Presented in Milan the operational-tactical command of IBM on 19 wheels. An articulated vehicle ready to intervene anywhere necessary to counter-attacks on a nation’s infrastructure and restore the functioning of companies and smart cities.
TELEPHONES ring uninterruptedly, emails of terrified managers materialize on the screens, journalists press down in front of the door and the board of directors is urgently summoned late at night. What happened? A cyber attack hit a large bank on the day of the merger with a major trading partner. The IT incursion has exposed 10 million credit cards in the dark web. An incalculable disaster. The news, spread on social networks by a hacker group, came to the editors who draft the first direct: the value of the bank’s shares collapses, depositors are competing to withdraw money from ATMs that are in turn blocked by a ransomware, a type of malware that blocks devices and asks for redemption: panic is unleashed in the city. But fortunately, it’s just an exercise.
The same adrenaline flows, however, aboard the IBM cyber-truck, the mobile operating center of the X-Force, a self-propelled tactical command that the multinational has decided to set up to intervene in situations of serious cyber attack. Like the one simulated in the presence of journalists. We are in Piazza Leonardo da Vinci in Milan, inside what with a somewhat complicated name, the IBM X-Force Command Cyber Tactical Operations Center, (C-TOC), is the first cybersecurity operations center on ruotè in the world.
Conceived as the future of training in the field of emergency response, it is an 18-wheeler truck and houses a fully functioning cybersecurity operations center. Onboard there are 19 stations where malware analysts, cryptographers, industrial system experts train themselves to beat an enemy visible only for its effects: the interruption or sabotage of systems critical for the normal functioning of the company: energy networks, transport, telecommunications, markets.
Starting from the United States at the end of 2018, the C-TOC is visiting the main European cities and in Milan it is presented to show Italian companies how it is possible to work together to react at best during and after an attack, planning the response and, above all, testing it among the various business functions. A very important phase, given that companies on average take 200 days to understand that they have been punctured and a single security incident costs around almost over 3 million euros based on an analytical average of 500 companies studied by the Ponemon Institute.
The C-TOC makes it possible to carry out simulated computer attacks in order to prove realistically how they can influence all those who operate within the companies affected. It can be configured as an immersive cyber range, a platform for attack and defense competitions, CFT (Capture the Flag).
“The C-TOC – says Francesco Teodonno, cybersecurity director of IBM Italy – has computer skills of 23 tons, to be taken wherever they are needed, available to organizations, institutions, and companies.
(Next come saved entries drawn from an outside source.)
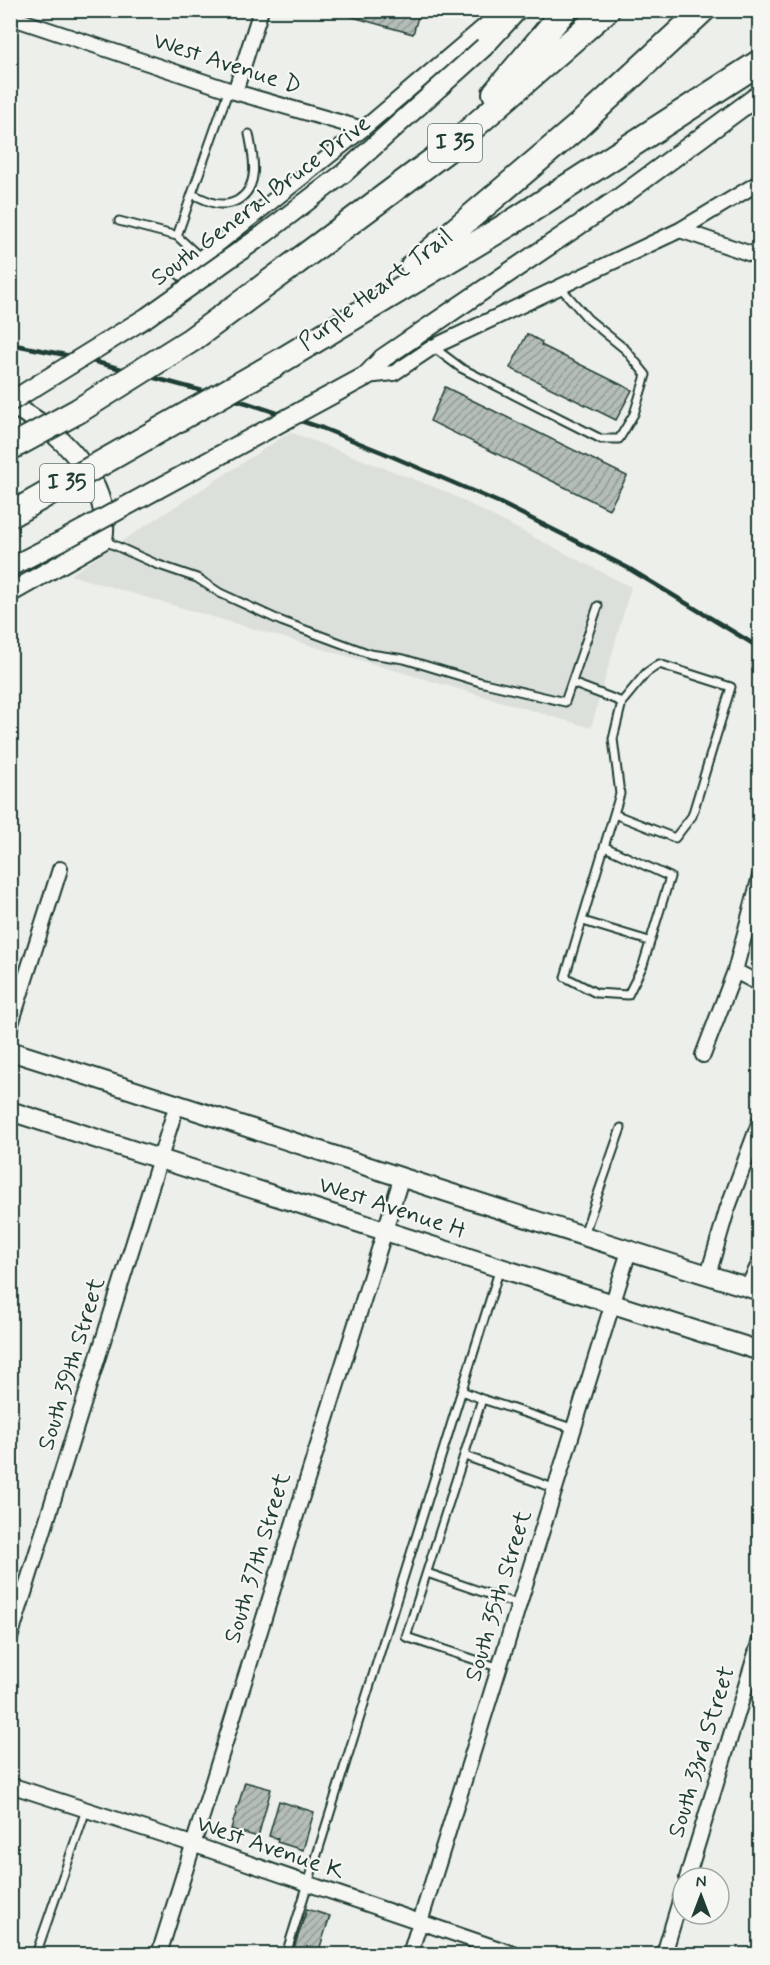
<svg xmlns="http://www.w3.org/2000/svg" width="770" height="1965" viewBox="0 0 770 1965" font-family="Mynerve,sans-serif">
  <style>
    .built { fill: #dce0db }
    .building { fill: url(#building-hatch); stroke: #1f3d34; stroke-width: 1.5 }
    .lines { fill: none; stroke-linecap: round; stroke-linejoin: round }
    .lane-casing { stroke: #1f3d34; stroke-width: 11 }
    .street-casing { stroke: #1f3d34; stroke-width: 18 }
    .secondary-casing { stroke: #1f3d34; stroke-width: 22 }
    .highway-casing { stroke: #1f3d34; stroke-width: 28 }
    .lane { stroke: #f6f6f2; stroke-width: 7 }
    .street { stroke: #f6f6f2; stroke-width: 14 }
    .secondary { stroke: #f6f6f2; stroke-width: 18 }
    .highway { stroke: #f6f6f2; stroke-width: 24 }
    .rail { stroke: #1f3d34; stroke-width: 4.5 }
    .secondary-bridge-casing { stroke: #1f3d34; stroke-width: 22; stroke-linecap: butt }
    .highway-bridge-casing { stroke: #1f3d34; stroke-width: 28; stroke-linecap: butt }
    .secondary-bridge { stroke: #f6f6f2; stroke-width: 18 }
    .highway-bridge { stroke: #f6f6f2; stroke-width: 24 }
    .labels { text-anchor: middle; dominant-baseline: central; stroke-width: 4.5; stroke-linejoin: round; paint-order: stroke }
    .shield { fill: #f6f6f2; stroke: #60746d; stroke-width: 1.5 }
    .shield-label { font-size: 22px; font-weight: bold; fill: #1f3d34 }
    .street-label { font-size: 24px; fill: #1f3d34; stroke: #f6f6f2 }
  </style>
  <defs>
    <pattern id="building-hatch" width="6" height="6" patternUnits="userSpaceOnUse" patternTransform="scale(1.5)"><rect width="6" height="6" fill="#b4bdb8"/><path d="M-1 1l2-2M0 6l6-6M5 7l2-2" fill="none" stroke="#929b96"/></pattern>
  </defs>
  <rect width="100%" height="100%" fill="#edefea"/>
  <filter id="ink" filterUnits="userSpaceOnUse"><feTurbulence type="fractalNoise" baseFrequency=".0167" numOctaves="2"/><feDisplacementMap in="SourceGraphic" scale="12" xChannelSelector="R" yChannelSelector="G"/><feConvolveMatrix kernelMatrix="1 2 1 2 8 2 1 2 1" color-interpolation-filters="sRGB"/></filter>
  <g filter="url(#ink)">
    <path class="built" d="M290,432L442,490L631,587L591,728L70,575Z"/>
    <path class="building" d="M350,10H420L413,34L349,16Z
      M527,334L542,342L541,345L632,390L616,420L510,368Z
      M445,387L627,476L609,509L430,421Z
      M245,1782L271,1789L258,1837L231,1829Z
      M279,1801L314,1812L303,1850L277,1842L278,1839L269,1836Z
      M307,1909L330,1916L319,1950L333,1954H292Z"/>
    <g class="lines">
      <defs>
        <path id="lane" d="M192,194C199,197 207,201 214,203C222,205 231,204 238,200C261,186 253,155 249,134
          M119,221L177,236
          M201,258L177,236L229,89
          M433,347L461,368L601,439H619L634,414L646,375L626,350L588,319L560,287
          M105,541L156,564L197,578L220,593L281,621L370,654L404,659L480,682L565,702L598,606
          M572,683L622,702L613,739L620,794L565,977L596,993L628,995L643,965L670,877L605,847
          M614,814L675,838L692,816L731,687L659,664L646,673L622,702
          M583,921L649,941
          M584,1234L621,1128
          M462,1391L482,1399
          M465,1456L556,1489
          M427,1573L520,1605
          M500,1668L406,1637L482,1399L575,1429
          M36,1954L86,1810
          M286,1954L500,1268"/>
        <path id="street" d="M10,17L235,92L363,129
          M235,92L261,10
          M680,230L760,257
          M182,273L363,129L503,10
          M366,376L394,373L433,347L680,230L760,182
          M735,971L760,984
          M10,1027L60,869
          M703,1055L735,971L760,876
          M708,1275L727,1210L760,1121
          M748,1287L760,1262
          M10,1638L177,1104
          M10,1785L192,1844L514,1954
          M687,1878L760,1640
          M159,1954L402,1176
          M410,1954L629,1251
          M664,1954L683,1891"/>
        <path id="secondary" d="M484,47L518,10
          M366,376L383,358L619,198L760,94
          M10,405C58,428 113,482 103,540L10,593
          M10,567L69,537
          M10,1051C261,1130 509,1215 760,1291
          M10,1111L760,1351"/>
        <path id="highway" d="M495,93L565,10
          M294,264L447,150L607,10
          M413,266L578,126L703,10
          M274,365L514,221L760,62"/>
      </defs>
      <use href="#lane" class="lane-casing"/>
      <use href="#street" class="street-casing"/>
      <use href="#secondary" class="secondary-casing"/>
      <use href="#highway" class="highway-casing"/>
      <use href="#lane" class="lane"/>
      <use href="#street" class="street"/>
      <use href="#secondary" class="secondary"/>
      <use href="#highway" class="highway"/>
      <path class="rail" d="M10,344L81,358L247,403L322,428L384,453L498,502L566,536L628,568L760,648"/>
      <defs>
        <path id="secondary-bridge" d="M10,402L147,317L264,234L344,173L484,47
          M69,537L366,376"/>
        <path id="highway-bridge" d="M10,448L78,411L191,340L294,264
          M10,515L274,365"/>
      </defs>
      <use href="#secondary-bridge" class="secondary-bridge-casing"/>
      <use href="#highway-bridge" class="highway-bridge-casing"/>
      <use href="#secondary-bridge" class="secondary-bridge"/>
      <use href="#highway-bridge" class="highway-bridge"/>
    </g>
  </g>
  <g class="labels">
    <g class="shield">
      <rect x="428" y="124" width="54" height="38" rx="4.5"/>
      <rect x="40" y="464" width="54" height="38" rx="4.5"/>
    </g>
    <g class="shield-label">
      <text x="455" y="143">I 35</text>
      <text x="67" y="483">I 35</text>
    </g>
    <g class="street-label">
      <text transform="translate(227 64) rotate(18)">West Avenue D</text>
      <text transform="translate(261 201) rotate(-37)">South General Bruce Drive</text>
      <text transform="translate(376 290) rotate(-37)">Purple Heart Trail</text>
      <text transform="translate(392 1208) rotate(18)">West Avenue H</text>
      <text transform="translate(72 1364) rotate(-73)">South 39th Street</text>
      <text transform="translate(258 1558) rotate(-73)">South 37th Street</text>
      <text transform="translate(499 1596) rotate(-73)">South 35th Street</text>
      <text transform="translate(702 1752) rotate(-73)">South 33rd Street</text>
      <text transform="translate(270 1848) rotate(19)">West Avenue K</text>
    </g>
  </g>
  <rect width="770" height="1965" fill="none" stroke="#f6f6f2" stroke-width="36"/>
  <rect x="18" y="18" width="734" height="1929" fill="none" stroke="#1f3d34" stroke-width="2" filter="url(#ink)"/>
  <g transform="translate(701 1896)"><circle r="28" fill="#f6f6f2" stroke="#a0aca6" stroke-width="1.5"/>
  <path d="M0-4.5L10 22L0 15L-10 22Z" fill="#1f3d34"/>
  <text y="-9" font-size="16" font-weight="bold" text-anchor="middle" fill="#1f3d34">N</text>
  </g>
</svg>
And in the coming days, we will open it to all students who they will want to visit it “. But what is a cyber-range for? And why should he be on two wheels? “Because you have to train yourself as if you were fighting”, says Pompeo D’Urso, the C-TOC manager who led the simulation.
A cyber-range is a training circuit where typically two opposing teams of computer experts battle to attack, with the red team, and to defend, with the blue team, sensitive objectives from the point of view of operational continuity such as , of ports, dams, hospitals, smart cities, faced with a cyberattack on the type of those that blocked the health of England and Danish ports during the Wannacry malware epidemic.
Properly trained and once putting themselves in the shoes of the attackers, another in those of the defenders, the cybersecurity specialists involved can develop the hard and soft skills necessary to prevent criminals from achieving their goals. The training, of military origin, has long been realized as a team game in the Capture the flag, the digital flag-bearer at the center of the major kermes in the sector, from the Black Hat Conference to the DEF CON in Las Vegas.
It has been talked about in Italy for some time and, while the military cyber range of Chiavari has taken the first steps, the civil one that should be headed by the universities is starting. Training in cyber-range, such as the inclusion of playful elements in cybersecurity training, gamification, sometimes implements the techniques of role-playing games that in-company training serves to “practice” to be prepared for critical events that they can definitively undermine the image of a company by causing material damage and stratospheric compensation for the interruption of a service.
But it also serves to create the necessary interest to lead young people to choose poorly available professions and to create awareness, that is aware of the importance of cyber-resilience, the ability to recover as soon as possible from a computerized shock.